TEKS »
Pastor Marselinus Wangu SVD, "Ora et Labora" untuk Togo
P Marselinus Wangu SVD 26 tahun bermisi di Togo, Afrika. ia tidak hanya menjalankan tugas pewartaan, tetapi juga ikut menyejahterakan warga lewat pertanian.
Menjadi misionaris Katolik di negara miskin Togo, Afrika Barat, bukan perkara mudah bagi Pastor Marselinus Wangu SVD. Selama 26 tahun menjalankan tugasnya, Marsel tidak hanya menjalankan tugas pewartaan, tetapi juga terlibat menyejahterakan masyarakat lewat pertanian dan gerakan literasi.
Marsel ditugaskan oleh Kongregasi Serikat Sabda Allah (SVD) di Togo sejak 1995. Awalnya, ia enggan berangkat ke sana. Namun, setelah merenung karya perutusan, ia pun setuju. ”Ini bagian dari salib yang harus saya pikul. Tuhan datang ke dunia, bukan mencari orang kaya dan orang benar, melainkan kaum miskin dan tertindas,” katanya di Kupang, Sabtu (17/12/2022).
Saat itu Marsel sedang mengambil cuti. Ia bilang, selama 26 tahun menjadi misionaris di Togo, ia baru tujuh kali mengambil cuti.
Marsel menceritakan, ketika berangkat ke Togo, ia pergi bermodal semangat menjalankan misi. Ia tiba di Lome, ibu kota Togo, awal 1996. Dari situ, ia menempuh perjalanan menuju Paroki Kante, sekitar 520 kilometer selatan Lome. Ia pertama disuguhi air putih dalam calebasse, tempayan dari kulit labu, tanda ucapan selamat datang dan melebur dalam kehidupan Togo.
Pada tahun kedua di Paroki Kante, Marsel mulai menyadari, ia tidak cukup hanya mewartakan ajaran agama. Berdoa dan bekerja, ora et labora, harus berjalan seimbang.

BAHAN TERKUMPUL »
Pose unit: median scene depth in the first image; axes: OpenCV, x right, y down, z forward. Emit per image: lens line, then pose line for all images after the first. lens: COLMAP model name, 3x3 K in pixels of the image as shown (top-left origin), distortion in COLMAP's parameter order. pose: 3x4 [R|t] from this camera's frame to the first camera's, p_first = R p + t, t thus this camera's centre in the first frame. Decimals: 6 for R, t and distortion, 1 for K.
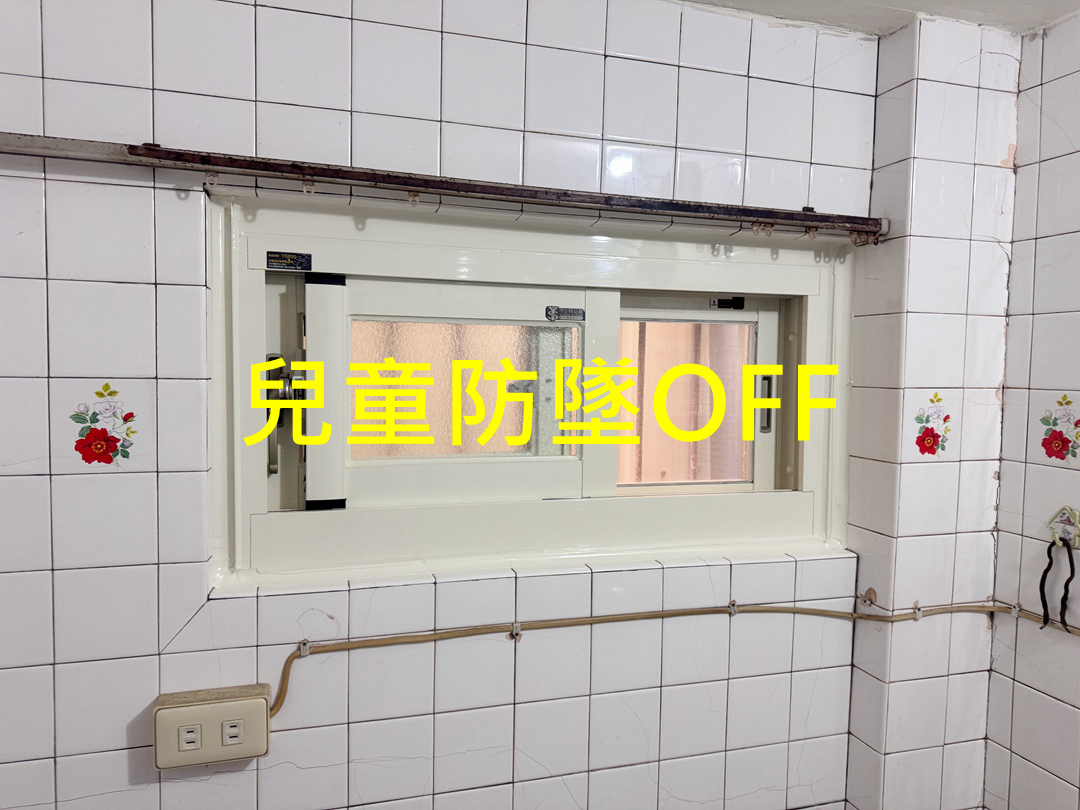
lens RADIAL K [[738.0, 0, 535.9], [0, 738.0, 404.8], [0, 0, 1]] dist [-0.031200, -0.005519]
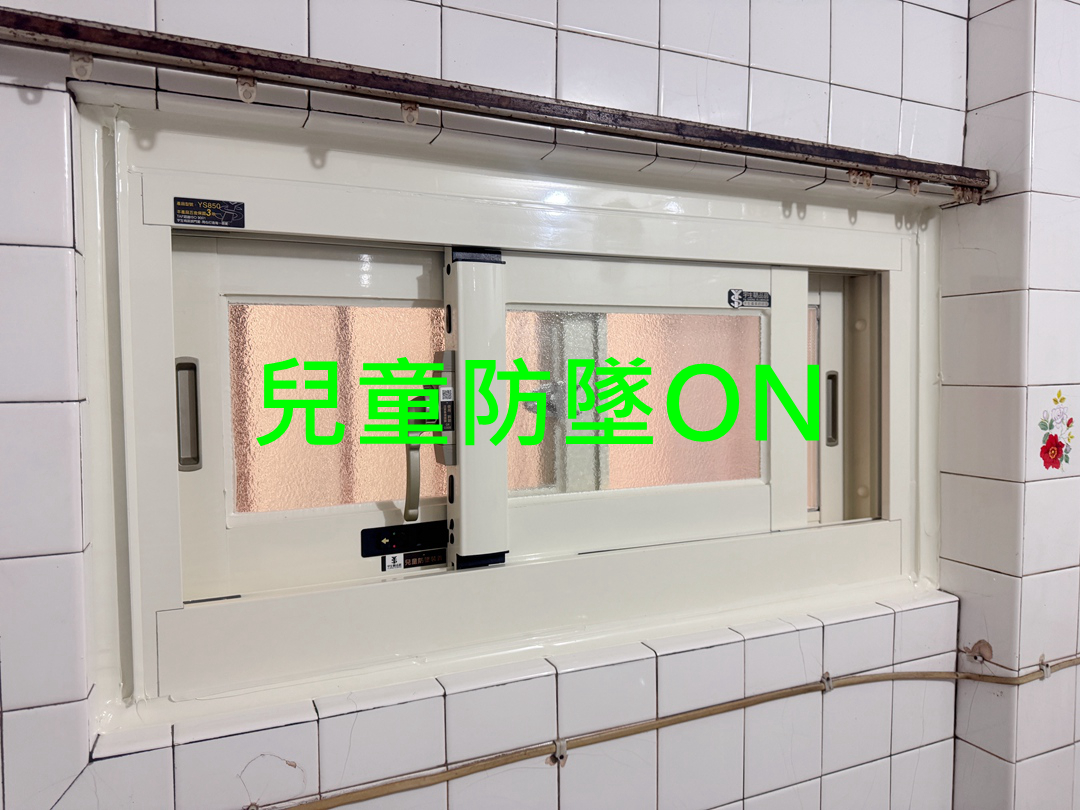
lens RADIAL K [[738.0, 0, 513.2], [0, 738.0, 397.1], [0, 0, 1]] dist [-0.031200, -0.005519]
pose [[0.992857, -0.027073, 0.116198, -0.141278], [0.028708, 0.999511, -0.012426, -0.017819], [-0.115805, 0.015673, 0.993148, 0.313870]]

PETUNJUK KERJA »
**a)** Menurut teks tentang Pastor Marselinus Wangu, sejak tahun berapa ia ditugaskan oleh SVD di Togo?
**b)** Kutip bagian teks tentang Pastor Marselinus Wangu yang dimulai pada "Marsel menceritakan, ketika" dan diakhiri pada "dalam kehidupan Togo.".
**c)** Terjemahkan kalimat dari teks tentang Pastor Marselinus Wangu ini ke dalam bahasa Inggris: "Berdoa dan bekerja, ora et labora, harus berjalan seimbang."

JAWABAN »
**a)** Sejak 1995.

**b)**
Marsel menceritakan, ketika berangkat ke Togo, ia pergi bermodal semangat menjalankan misi. Ia tiba di Lome, ibu kota Togo, awal 1996. Dari situ, ia menempuh perjalanan menuju Paroki Kante, sekitar 520 kilometer selatan Lome. Ia pertama disuguhi air putih dalam calebasse, tempayan dari kulit labu, tanda ucapan selamat datang dan melebur dalam kehidupan Togo.

**c)** Praying and working, ora et labora, must go hand in hand in balance.